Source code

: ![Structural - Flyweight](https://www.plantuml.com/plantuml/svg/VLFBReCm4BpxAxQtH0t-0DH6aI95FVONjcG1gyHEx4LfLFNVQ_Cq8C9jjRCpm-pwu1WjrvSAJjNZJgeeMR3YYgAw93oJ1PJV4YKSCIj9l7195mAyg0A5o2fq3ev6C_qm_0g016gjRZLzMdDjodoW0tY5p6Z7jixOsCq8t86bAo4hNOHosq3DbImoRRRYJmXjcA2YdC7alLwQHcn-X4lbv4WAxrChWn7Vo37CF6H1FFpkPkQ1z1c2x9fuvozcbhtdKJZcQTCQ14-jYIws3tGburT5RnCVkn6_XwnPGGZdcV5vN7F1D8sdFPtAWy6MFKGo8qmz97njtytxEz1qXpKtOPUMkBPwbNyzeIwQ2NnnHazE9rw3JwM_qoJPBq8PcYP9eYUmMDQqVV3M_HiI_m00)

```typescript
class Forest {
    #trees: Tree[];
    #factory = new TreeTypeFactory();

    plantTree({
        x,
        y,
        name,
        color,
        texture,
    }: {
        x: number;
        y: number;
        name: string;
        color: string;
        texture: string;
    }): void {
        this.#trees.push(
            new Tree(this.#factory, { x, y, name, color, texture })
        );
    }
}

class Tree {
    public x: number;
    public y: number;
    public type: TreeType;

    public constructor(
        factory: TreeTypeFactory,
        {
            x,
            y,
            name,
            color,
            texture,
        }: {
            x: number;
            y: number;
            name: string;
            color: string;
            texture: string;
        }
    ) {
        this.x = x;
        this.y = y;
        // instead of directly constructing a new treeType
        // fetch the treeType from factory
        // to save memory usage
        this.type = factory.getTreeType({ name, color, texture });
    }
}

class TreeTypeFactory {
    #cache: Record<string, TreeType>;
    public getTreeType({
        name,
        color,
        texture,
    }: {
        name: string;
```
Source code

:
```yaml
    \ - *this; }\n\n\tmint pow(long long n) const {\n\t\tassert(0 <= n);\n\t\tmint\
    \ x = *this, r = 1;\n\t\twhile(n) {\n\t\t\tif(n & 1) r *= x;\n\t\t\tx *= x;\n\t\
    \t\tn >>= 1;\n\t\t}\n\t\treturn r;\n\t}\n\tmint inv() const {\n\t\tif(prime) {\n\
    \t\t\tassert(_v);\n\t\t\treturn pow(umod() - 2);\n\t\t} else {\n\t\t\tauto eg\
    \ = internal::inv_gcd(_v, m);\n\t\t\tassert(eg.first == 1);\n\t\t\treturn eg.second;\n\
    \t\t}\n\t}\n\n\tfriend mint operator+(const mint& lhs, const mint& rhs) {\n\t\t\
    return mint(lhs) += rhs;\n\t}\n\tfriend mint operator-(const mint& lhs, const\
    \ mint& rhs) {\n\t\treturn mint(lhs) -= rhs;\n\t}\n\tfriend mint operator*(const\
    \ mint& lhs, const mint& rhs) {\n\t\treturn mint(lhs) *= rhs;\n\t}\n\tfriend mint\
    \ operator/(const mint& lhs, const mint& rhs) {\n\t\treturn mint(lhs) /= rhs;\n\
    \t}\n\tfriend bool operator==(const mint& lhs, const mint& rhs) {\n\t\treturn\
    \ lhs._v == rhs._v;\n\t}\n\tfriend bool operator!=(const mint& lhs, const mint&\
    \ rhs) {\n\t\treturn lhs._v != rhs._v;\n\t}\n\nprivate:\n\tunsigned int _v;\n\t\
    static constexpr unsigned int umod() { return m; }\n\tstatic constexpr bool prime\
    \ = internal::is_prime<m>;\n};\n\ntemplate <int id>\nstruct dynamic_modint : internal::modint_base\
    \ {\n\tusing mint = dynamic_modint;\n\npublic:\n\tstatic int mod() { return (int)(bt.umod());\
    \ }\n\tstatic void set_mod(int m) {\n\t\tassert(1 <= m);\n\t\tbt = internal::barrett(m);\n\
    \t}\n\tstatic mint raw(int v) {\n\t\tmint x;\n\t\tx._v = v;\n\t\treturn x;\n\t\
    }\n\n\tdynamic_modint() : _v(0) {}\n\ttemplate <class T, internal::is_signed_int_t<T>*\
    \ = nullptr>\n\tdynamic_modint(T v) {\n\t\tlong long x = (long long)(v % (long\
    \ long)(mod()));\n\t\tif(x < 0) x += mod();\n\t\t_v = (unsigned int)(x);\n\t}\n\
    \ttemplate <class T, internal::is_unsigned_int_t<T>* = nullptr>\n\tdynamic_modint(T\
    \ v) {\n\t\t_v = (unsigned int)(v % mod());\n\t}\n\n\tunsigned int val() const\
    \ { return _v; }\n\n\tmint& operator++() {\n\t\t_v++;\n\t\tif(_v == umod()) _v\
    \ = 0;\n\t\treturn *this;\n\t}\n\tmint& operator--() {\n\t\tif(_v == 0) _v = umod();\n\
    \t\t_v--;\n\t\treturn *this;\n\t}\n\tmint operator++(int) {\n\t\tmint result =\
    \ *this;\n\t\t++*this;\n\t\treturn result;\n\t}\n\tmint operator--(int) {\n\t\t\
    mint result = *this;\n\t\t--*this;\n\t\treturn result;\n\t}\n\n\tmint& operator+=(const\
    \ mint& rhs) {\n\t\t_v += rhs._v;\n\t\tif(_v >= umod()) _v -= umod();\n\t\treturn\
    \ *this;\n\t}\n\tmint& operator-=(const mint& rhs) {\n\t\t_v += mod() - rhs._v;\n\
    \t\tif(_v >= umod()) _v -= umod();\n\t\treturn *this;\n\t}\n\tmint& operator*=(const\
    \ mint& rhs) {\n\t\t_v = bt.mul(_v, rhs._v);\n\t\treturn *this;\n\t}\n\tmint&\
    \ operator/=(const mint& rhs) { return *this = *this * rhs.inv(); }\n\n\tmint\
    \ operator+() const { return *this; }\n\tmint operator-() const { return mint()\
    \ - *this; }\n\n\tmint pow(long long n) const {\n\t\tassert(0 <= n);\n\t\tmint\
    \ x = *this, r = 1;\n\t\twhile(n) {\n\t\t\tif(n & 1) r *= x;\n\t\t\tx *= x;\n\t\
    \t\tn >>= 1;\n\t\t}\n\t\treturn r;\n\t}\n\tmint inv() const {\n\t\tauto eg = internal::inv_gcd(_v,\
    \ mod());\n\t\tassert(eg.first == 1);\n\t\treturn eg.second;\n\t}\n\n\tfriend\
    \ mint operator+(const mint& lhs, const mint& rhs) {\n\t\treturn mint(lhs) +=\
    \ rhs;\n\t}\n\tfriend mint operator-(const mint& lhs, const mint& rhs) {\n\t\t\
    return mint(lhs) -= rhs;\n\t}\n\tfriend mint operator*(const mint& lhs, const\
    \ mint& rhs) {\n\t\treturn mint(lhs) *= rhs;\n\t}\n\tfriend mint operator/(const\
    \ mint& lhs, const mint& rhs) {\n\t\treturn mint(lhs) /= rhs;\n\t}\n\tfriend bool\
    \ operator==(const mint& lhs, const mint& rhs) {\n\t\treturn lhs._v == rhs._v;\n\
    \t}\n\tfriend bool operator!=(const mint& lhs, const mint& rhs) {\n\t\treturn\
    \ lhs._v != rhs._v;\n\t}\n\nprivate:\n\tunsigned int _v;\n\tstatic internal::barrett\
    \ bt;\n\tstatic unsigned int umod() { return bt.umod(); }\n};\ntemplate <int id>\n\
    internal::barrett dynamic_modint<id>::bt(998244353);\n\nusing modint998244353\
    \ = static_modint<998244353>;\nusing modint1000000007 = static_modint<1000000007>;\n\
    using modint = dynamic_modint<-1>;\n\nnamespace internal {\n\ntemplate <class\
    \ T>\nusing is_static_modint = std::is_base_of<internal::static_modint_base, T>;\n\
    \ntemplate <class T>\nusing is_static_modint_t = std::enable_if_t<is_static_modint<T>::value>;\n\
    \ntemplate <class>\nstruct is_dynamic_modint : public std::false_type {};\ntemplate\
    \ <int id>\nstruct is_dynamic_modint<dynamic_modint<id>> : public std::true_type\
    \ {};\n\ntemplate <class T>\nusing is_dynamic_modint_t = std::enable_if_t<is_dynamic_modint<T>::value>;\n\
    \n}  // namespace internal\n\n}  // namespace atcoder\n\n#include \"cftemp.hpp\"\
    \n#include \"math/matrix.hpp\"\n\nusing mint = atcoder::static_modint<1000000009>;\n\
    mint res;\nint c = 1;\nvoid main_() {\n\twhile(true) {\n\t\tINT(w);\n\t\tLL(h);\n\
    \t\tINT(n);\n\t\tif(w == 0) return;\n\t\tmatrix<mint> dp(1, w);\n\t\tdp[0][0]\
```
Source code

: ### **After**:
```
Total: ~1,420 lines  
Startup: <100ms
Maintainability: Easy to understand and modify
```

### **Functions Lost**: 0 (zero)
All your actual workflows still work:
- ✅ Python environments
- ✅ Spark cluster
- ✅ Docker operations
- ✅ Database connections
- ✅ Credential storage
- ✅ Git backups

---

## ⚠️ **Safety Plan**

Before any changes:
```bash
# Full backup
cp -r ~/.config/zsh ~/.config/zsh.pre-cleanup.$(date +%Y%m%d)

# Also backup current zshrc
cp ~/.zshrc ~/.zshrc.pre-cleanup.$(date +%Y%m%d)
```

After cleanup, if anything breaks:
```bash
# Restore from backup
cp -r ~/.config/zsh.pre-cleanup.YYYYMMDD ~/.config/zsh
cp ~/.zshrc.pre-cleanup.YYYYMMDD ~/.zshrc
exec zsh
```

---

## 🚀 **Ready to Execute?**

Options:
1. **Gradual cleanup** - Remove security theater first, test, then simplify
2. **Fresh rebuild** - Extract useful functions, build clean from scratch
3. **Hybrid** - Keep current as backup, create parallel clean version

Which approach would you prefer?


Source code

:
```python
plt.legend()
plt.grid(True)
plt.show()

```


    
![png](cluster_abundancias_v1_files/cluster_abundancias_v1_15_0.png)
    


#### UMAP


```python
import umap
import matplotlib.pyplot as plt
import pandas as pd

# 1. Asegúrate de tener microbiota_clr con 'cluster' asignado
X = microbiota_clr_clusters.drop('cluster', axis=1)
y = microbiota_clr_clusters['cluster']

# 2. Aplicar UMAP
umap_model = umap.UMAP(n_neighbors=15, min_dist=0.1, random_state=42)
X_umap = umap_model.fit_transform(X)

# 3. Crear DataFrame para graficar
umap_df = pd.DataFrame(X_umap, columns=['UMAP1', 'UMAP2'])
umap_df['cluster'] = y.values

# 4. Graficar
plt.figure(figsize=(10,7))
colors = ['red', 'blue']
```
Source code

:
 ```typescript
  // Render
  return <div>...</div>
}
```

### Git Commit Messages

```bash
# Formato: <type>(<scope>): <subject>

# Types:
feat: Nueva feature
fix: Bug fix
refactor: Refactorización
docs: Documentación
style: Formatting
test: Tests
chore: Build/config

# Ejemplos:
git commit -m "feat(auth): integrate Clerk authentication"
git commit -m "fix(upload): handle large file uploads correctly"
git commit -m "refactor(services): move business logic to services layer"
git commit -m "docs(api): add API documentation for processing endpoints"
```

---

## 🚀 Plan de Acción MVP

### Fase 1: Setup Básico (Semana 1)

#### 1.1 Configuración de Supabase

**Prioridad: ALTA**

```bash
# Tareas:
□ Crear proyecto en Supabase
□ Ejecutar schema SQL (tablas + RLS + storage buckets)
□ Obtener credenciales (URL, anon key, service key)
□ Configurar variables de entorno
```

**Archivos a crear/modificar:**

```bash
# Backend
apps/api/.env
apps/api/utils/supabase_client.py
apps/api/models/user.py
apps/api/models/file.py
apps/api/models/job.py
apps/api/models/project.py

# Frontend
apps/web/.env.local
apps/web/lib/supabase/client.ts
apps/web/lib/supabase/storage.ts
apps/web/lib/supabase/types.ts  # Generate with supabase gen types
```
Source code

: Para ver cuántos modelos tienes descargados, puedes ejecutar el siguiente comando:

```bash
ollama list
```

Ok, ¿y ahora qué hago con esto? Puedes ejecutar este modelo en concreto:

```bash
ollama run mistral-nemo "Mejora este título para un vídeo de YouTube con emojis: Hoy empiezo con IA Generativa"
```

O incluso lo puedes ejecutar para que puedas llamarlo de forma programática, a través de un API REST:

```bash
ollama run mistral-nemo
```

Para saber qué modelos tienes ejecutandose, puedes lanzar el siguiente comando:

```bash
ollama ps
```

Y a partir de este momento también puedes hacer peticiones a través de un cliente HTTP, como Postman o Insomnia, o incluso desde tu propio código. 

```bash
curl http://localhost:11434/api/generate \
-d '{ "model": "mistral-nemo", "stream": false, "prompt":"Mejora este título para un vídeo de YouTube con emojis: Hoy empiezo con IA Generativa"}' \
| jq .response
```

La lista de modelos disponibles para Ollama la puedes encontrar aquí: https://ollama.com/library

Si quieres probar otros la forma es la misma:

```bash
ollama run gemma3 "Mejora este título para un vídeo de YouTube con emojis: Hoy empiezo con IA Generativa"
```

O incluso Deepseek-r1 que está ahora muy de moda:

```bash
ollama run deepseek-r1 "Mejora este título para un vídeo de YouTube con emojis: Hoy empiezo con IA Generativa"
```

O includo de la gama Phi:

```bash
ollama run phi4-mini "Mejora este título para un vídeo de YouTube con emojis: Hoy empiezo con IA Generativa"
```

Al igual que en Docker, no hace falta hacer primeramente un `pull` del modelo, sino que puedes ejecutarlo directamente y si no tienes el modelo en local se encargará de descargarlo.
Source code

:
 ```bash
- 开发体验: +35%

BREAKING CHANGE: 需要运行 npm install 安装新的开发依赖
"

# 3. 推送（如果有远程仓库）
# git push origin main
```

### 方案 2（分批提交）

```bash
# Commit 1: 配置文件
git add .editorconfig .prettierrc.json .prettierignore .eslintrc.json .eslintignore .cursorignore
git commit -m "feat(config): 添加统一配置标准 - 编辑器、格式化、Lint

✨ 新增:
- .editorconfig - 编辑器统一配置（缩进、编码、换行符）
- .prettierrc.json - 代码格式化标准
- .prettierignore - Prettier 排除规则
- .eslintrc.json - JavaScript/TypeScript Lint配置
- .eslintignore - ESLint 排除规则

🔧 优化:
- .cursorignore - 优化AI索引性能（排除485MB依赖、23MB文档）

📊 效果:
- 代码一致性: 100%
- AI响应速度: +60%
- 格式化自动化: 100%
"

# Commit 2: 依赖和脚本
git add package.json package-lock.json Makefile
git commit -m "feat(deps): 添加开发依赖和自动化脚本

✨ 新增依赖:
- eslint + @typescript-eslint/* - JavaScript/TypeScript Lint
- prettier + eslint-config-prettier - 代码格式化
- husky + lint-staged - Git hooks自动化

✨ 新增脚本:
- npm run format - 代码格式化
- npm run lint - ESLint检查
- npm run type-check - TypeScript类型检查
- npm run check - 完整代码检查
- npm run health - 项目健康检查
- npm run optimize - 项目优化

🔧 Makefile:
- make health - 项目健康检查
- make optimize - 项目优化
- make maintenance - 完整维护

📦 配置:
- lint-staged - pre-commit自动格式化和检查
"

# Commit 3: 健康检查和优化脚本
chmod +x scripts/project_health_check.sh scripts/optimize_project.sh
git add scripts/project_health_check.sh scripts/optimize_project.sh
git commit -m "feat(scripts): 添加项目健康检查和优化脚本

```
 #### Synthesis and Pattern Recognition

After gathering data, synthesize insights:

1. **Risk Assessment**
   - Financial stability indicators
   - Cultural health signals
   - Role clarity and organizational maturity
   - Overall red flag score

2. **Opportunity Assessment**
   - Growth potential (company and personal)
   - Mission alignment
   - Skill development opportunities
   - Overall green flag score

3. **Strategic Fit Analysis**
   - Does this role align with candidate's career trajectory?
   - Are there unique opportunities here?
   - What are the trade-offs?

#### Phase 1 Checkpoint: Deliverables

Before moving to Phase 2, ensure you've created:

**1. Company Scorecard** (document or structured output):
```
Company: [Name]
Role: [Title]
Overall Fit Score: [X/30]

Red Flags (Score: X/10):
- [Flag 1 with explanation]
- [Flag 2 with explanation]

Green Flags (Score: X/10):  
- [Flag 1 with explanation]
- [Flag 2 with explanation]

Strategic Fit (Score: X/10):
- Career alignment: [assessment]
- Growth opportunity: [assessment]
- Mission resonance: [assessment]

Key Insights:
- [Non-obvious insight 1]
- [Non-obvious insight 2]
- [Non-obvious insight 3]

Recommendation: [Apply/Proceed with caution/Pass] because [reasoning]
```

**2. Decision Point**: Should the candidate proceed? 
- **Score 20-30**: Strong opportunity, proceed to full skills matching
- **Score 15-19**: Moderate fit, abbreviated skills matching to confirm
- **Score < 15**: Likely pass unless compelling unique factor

• [Your objective]: Respond with the exact lines running from the one that contains "Before moving to" through the last line of the data above, and no other lines.

• [Answer box]:
Before moving to Phase 2, ensure you've created:

**1. Company Scorecard** (document or structured output):
```
Company: [Name]
Role: [Title]
Overall Fit Score: [X/30]

Red Flags (Score: X/10):
- [Flag 1 with explanation]
- [Flag 2 with explanation]

Green Flags (Score: X/10):  
- [Flag 1 with explanation]
- [Flag 2 with explanation]

Strategic Fit (Score: X/10):
- Career alignment: [assessment]
- Growth opportunity: [assessment]
- Mission resonance: [assessment]

Key Insights:
- [Non-obvious insight 1]
- [Non-obvious insight 2]
- [Non-obvious insight 3]

Recommendation: [Apply/Proceed with caution/Pass] because [reasoning]
```

**2. Decision Point**: Should the candidate proceed? 
- **Score 20-30**: Strong opportunity, proceed to full skills matching
- **Score 15-19**: Moderate fit, abbreviated skills matching to confirm
- **Score < 15**: Likely pass unless compelling unique factor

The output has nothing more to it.